The master/details views shown earlier illustrate that the data-binding architecture is capable of showing a filtered view of the contents of a table—if you bind a DataGrid or a ListBox to a child of a relation in a data source, you will just see the related items in the child table instead of all of them. This relational view is just one of the ways in which we can filter the underlying data. The data-binding architecture also provides the DataView class, whose purpose is to provide modified views of tables.

We have already been using the DataView class implicitly. The DataSet class itself does not implement all the binding interfaces discussed earlier—it defers to the DataView. If you call the GetType method on the List property of a CurrencyManager for a DataSet, you will see that its type is not DataSet or DataTable; it is DataView.

The DataSet provides a default view for each of its tables, and this is the view to which controls will normally bind. We can modify the default view's properties, as Example 10-37 shows.

Example 10-37. Changing the sort order of the default view
// C# code
ds.Tables["Orders"].DefaultView.Sort = "ShippedDate";

' VB code
ds.Tables("Orders").DefaultView.Sort = "ShippedDate"
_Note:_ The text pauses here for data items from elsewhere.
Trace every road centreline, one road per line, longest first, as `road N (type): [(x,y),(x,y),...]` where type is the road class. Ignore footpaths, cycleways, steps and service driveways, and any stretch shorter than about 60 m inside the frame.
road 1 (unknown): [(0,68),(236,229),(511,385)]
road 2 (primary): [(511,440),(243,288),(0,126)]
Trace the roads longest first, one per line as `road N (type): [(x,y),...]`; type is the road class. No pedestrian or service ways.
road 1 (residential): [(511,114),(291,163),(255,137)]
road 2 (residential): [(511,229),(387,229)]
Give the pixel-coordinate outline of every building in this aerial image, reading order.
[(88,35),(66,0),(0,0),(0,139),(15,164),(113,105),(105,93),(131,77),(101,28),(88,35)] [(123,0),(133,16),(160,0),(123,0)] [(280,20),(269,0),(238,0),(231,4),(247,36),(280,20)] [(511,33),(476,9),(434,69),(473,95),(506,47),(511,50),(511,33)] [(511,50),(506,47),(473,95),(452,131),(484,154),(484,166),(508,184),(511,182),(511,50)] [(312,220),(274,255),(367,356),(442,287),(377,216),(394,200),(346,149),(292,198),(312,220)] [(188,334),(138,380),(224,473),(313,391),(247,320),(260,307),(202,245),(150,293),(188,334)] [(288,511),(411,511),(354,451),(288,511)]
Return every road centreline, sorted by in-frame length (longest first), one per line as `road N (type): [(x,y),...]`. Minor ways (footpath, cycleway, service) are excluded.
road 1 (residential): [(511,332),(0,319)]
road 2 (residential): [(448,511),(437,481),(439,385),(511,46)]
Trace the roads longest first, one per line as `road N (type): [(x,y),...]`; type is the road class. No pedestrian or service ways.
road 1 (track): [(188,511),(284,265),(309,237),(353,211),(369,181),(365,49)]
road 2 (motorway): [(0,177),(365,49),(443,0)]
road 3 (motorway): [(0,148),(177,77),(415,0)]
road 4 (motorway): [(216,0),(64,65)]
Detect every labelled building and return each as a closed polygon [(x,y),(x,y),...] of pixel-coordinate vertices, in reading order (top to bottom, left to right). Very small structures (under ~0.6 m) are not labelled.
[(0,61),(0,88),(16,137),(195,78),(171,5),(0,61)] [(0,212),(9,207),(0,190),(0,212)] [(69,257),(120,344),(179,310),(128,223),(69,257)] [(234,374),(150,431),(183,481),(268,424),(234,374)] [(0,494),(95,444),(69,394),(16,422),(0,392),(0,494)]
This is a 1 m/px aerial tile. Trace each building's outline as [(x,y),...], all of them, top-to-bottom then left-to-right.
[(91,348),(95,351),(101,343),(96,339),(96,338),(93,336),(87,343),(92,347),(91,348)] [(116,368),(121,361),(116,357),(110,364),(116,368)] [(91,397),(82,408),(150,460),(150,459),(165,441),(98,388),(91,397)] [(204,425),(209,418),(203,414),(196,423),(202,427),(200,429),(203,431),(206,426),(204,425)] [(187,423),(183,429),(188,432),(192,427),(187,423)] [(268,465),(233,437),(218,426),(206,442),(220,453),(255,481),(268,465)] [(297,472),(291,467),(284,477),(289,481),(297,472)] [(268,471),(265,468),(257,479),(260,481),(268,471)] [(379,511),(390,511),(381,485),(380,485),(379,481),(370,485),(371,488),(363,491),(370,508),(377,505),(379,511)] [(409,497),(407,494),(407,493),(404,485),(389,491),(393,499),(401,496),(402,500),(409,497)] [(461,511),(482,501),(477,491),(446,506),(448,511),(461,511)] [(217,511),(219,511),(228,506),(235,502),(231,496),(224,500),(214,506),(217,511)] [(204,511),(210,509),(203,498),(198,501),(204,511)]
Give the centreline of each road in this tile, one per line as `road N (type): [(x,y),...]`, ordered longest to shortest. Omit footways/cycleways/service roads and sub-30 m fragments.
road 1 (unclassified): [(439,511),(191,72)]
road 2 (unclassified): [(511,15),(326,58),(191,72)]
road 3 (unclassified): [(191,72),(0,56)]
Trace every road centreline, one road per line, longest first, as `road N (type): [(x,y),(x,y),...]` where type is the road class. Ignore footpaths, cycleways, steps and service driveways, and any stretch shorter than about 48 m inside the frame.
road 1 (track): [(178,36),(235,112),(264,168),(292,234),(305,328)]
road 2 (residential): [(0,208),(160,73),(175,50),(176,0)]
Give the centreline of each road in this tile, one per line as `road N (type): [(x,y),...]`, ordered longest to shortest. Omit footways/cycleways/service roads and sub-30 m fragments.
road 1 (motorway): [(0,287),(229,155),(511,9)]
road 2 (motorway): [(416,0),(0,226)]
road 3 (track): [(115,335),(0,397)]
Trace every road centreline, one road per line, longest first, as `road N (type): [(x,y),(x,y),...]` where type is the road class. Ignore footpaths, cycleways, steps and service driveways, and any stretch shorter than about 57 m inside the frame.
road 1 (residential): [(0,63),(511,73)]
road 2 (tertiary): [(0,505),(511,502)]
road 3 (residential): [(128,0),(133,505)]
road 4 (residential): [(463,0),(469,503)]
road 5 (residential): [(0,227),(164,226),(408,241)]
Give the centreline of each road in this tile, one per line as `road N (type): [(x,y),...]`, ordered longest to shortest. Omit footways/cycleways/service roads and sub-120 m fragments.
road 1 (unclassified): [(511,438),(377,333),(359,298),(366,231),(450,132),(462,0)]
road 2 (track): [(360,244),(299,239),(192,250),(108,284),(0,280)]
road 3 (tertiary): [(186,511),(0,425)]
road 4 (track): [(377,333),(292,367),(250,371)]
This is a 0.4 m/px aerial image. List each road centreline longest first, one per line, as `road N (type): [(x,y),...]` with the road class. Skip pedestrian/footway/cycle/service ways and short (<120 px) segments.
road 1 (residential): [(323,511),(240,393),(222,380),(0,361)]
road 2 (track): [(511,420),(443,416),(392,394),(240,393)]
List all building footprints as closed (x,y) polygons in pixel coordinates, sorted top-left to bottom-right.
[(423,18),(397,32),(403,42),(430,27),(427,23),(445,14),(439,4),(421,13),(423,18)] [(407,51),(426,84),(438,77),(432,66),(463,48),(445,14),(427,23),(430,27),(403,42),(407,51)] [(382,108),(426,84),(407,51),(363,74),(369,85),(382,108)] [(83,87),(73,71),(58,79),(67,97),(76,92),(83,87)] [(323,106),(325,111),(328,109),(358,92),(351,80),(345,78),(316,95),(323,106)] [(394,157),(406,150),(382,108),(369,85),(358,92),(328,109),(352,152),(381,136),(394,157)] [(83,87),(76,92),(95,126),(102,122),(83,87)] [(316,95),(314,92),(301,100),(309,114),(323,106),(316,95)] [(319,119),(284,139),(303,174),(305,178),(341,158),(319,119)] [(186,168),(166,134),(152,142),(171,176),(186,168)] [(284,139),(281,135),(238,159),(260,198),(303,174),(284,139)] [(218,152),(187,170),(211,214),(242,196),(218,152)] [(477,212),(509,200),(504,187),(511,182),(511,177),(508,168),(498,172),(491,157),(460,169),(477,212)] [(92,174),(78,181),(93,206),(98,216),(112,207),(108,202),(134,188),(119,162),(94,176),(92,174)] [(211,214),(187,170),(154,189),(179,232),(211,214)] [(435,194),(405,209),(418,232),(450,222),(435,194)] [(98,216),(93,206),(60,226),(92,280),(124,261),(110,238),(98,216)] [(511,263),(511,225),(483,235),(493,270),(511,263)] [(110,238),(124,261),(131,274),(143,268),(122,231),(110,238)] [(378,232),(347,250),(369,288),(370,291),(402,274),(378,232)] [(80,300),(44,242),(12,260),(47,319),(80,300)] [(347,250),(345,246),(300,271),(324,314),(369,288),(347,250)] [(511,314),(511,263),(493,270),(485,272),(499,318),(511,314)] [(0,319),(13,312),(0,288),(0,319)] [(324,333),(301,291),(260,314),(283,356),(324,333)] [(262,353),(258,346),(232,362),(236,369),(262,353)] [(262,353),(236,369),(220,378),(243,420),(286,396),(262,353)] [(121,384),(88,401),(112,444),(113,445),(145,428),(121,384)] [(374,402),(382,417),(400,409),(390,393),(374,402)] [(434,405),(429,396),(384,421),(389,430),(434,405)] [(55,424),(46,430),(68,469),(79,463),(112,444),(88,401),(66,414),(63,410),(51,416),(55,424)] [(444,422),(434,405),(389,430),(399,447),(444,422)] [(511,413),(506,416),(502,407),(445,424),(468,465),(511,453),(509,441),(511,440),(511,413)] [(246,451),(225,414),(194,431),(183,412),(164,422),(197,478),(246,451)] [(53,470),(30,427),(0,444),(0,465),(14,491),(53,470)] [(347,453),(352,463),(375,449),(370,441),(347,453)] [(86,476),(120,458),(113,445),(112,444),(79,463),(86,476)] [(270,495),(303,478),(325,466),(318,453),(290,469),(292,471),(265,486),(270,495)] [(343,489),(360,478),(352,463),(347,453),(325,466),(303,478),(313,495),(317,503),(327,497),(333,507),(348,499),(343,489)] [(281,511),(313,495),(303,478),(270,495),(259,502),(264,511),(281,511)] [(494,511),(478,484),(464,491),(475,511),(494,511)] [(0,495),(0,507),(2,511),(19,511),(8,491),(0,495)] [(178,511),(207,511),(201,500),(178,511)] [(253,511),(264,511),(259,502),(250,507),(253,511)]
This modifies the default DataView for the Orders table, causing it to display the contents sorted by their ShippedDate column. The DataView class also provides a RowFilter property, allowing the view to filter out rows according to the specified criteria, as shown in Example 10-38.

Example 10-38. Filtering a DataView
// C# code
ds.Tables["Customers"].DefaultView.RowFilter = "Country = 'UK'";

' VB code
ds.Tables("Customers").DefaultView.RowFilter = "Country = 'UK'"

Row filter expressions provide a subset of the kind of functionality typically available with SQL WHERE clauses. They use the ADO.NET data expression language, a powerful language whose full capabilities are beyond the scope of this discussion. But to give a brief flavor of what is available, comparison operators are supported (for comparisons with constants, or with other column values), a LIKE operator is provided for wildcard filtering, and you can even navigate relations. For example, the row filter expression "Parent(MyRelation).Name LIKE 'Q*'" requires that the table being filtered is the child in a relation called MyRelation. A DataView with this filter will only show those rows for which the related row in the parent table's Name column begins with Q.

Controls usually use the default view for the data source to which they are bound, but you can specify a different view. Example 10-39 shows how to do this.

Example 10-39. Binding directly to a DataView
// C# code
DataView dv = new DataView(ds.Tables["Customers"]);
dv.RowFilter = "Count(Child(CustomerOrdersRelation).OrderID) > 20";

listBoxCustomers.DataSource = dv;
listBoxCustomers.DisplayMember = "CompanyName";

' VB code
Dim dv As New DataView(ds.Tables("Customers"))
dv.RowFilter = "Count(Child(CustomerOrdersRelation).OrderID) > 20"

listBoxCustomers.DataSource = dv
listBoxCustomers.DisplayMember = "CompanyName"

This creates a new DataView for the Customers table, and specifies this DataView as the DataSource for the ListBox control. It also illustrates the use of an aggregate function from the data expression language, Count. This filter will only show rows from the Customers table with more than 20 related entries in the Orders table.